What is Brazil, Russia, India, China And South Africa (BRICS)
Brazil, Russia, India, China and South Africa (BRICS) is an acronym for the combined economies of Brazil, Russia, India, China and South Africa. Economists at Goldman Sachs originally coined the term BRIC (without South Africa) in 2003. Analysts speculated that by 2050 these four economies would be the most dominant. South Africa was added to the list on April 13, 2011 creating "BRICS."
BREAKING DOWN Brazil, Russia, India, China And South Africa (BRICS)
As of 2011, five countries were among the fastest growing emerging markets. It's important to note that the Goldman Sachs thesis isn't that these countries are a political alliance (like the European Union) or a formal trading association. Instead, they have the potential to form a powerful economic bloc. Leaders from BRIC countries regularly attend summits together and often act in concert with each others’ interests.
Today, BRIC is also used as a more generic marketing term to refer to the four original emerging economies. Columbia University established a BRICLab that examines foreign, domestic, and financial policies of BRIC members.
Due to lower labor and production costs, many companies also cite BRICS as a source of foreign expansion opportunity.

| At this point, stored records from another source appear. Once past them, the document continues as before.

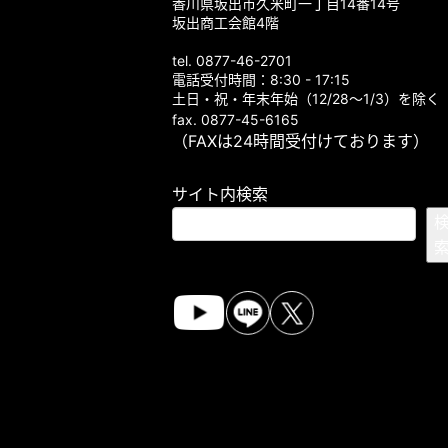
香川県坂出市久米町一丁目14番14号
坂出商工会館4階
tel. 0877-46-2701
電話受付時間：8:30 - 17:15
土日・祝・年末年始（12/28～1/3）を除く
fax. 0877-45-6165
（FAXは24時間受付けております）
サイト内検索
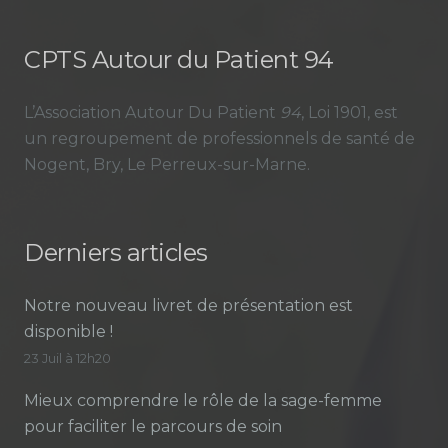
CPTS Autour du Patient 94
L’Association Autour Du Patient
94
, Loi 1901, est
un regroupement de professionnels de santé de
Nogent, Bry, Le Perreux-sur-Marne.
Derniers articles
Notre nouveau livret de présentation est
disponible !
23 Juil à 12h20
Mieux comprendre le rôle de la sage-femme
pour faciliter le parcours de soin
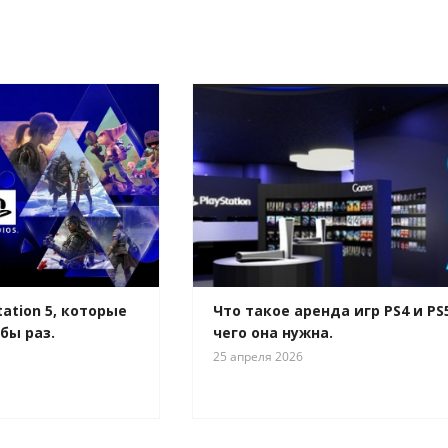
tation 5, которые
Что такое аренда игр PS4 и PS
бы раз.
чего она нужна.
25 апреля 2026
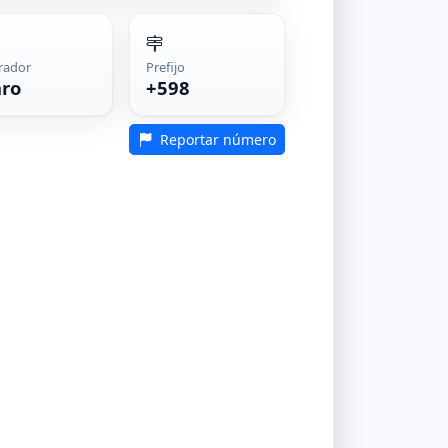
rador
Prefijo
aro
+598
Reportar número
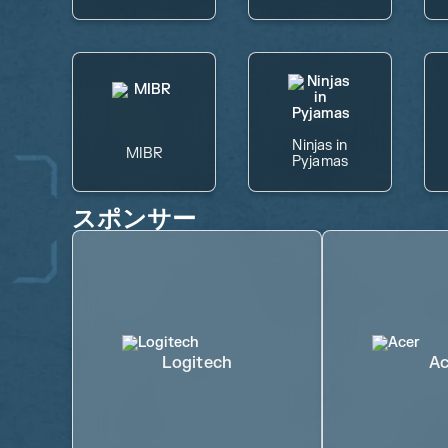
Ninjas in
MIBR
Pyjamas
スポンサー
Logitech
Ac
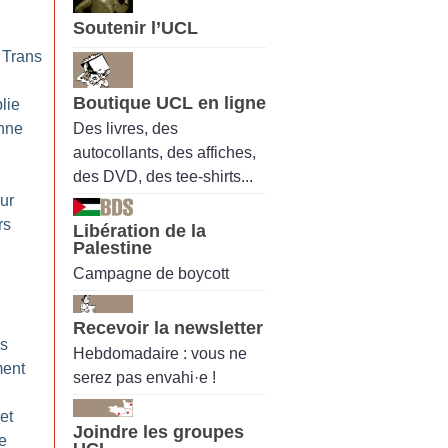
Soutenir l’UCL
 Trans
Boutique UCL en ligne
blie
Des livres, des
nne
autocollants, des affiches,
des DVD, des tee-shirts...
our
rs
Libération de la
Palestine
Campagne de boycott
Recevoir la newsletter
es
Hebdomadaire : vous ne
ment
serez pas envahi·e !
et
Joindre les groupes
le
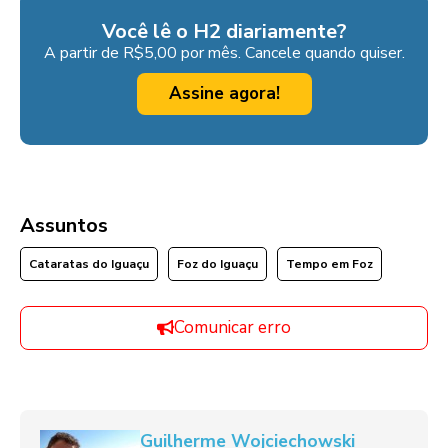
Você lê o H2 diariamente?
A partir de R$5,00 por mês. Cancele quando quiser.
Assine agora!
Assuntos
Cataratas do Iguaçu
Foz do Iguaçu
Tempo em Foz
Comunicar erro
Guilherme Wojciechowski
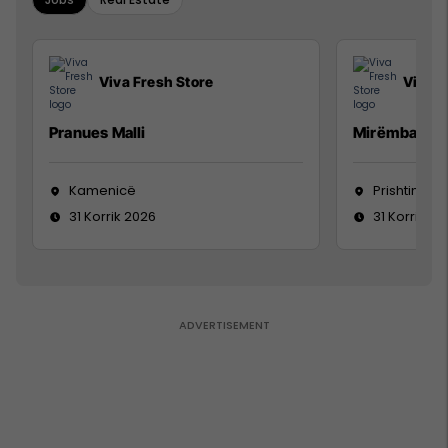
Viva Fresh Store
Viva F
Pranues Malli
Mirëmbajtës
Kamenicë
Prishtinë
31 Korrik 2026
31 Korrik 20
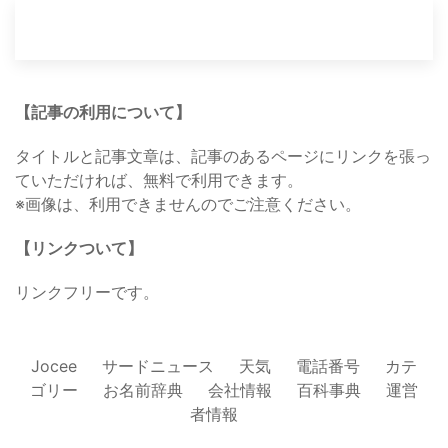
【記事の利用について】
タイトルと記事文章は、記事のあるページにリンクを張っ
ていただければ、無料で利用できます。
※画像は、利用できませんのでご注意ください。
【リンクついて】
リンクフリーです。
Jocee
サードニュース
天気
電話番号
カテ
ゴリー
お名前辞典
会社情報
百科事典
運営
者情報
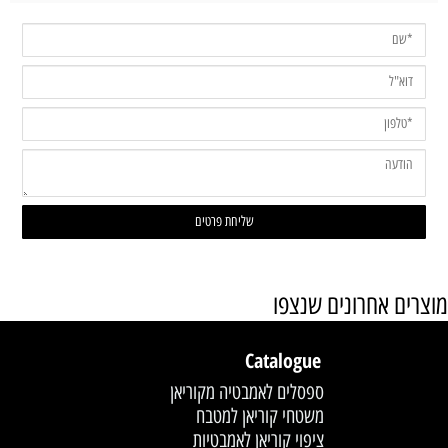
מוצרים אחרונים שנצפו
Catalogue
ספסלים לאמבטיה מקוריאן
משטחי קוריאן למטבח
ציפוי קוריאן לאמבטיות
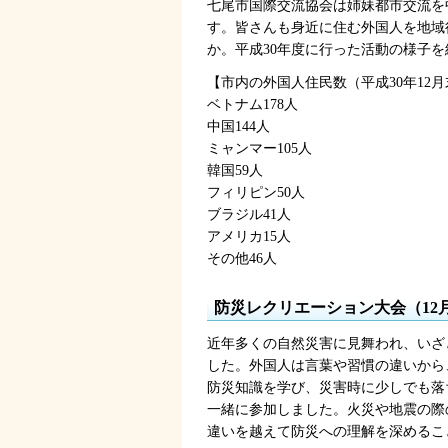
七尾市国際交流協会は姉妹都市交流を
す。皆さんも身近に住む外国人を地域
か。平成30年度に行った活動の様子
【市内の外国人住民数（平成30年12
ベトナム178人
中国144人
ミャンマー105人
韓国59人
フィリピン50人
ブラジル41人
アメリカ15人
その他46人
防災レクリエーション大会（12
近年多くの自然災害に見舞われ、いざ
した。外国人は言葉や習慣の違いから
防災知識を学び、災害時に少しでも落
一緒に参加しました。火災や地震の際
違いを越えて防災への理解を深めるこ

Early Development of BRIC Thesis at Goldman Sachs
In 2001, the chairman of Goldman Sachs Asset Management Jim O’Niell noted that while global GDP was set to rise 1.7% in 2002, BRIC nations were forecasted to grow more quickly than the G7, the seven most advanced global economies. At the time the G7 included Canada, France, Germany, Italy, Japan, the United Kingdom and the United States. In O’Niell’s paper "Building Better Economic BRICs" he ran through four scenarios to measure and model out GDP. These were adjusted for purchasing power parity (PPP). In O’Niell’s scenarios, nominal GDP assumption for BRICs rises from the 2001 measurement of 8% in USD, to 14.2% -- or, when converted at PPP rates, 23.3% to 27.0%.
In 2003 Dominic Wilson and Roopa Purushothaman followed up with their report "Dreaming with BRICs: The Path to 2050.” This was again published by Goldman Sachs. Wilson and Purushothaman claimed that by 2050 the BRIC cluster could grow to a size larger than the G7 (in USD), and the world’s largest economies would therefore look drastically different in four decades. I.e. the largest global economic powers no longer would be the richest, according to income per capita.
In 2007 another report, "BRICs and Beyond" was published that centered on BRIC growth potential, along with the environmental impact of these growing economies and the sustainability of their rise. The report considered a Next 11, or N-11 (a term for eleven emerging economies), in relationship to the BRIC nations, as well as the overall ascendency of new global markets.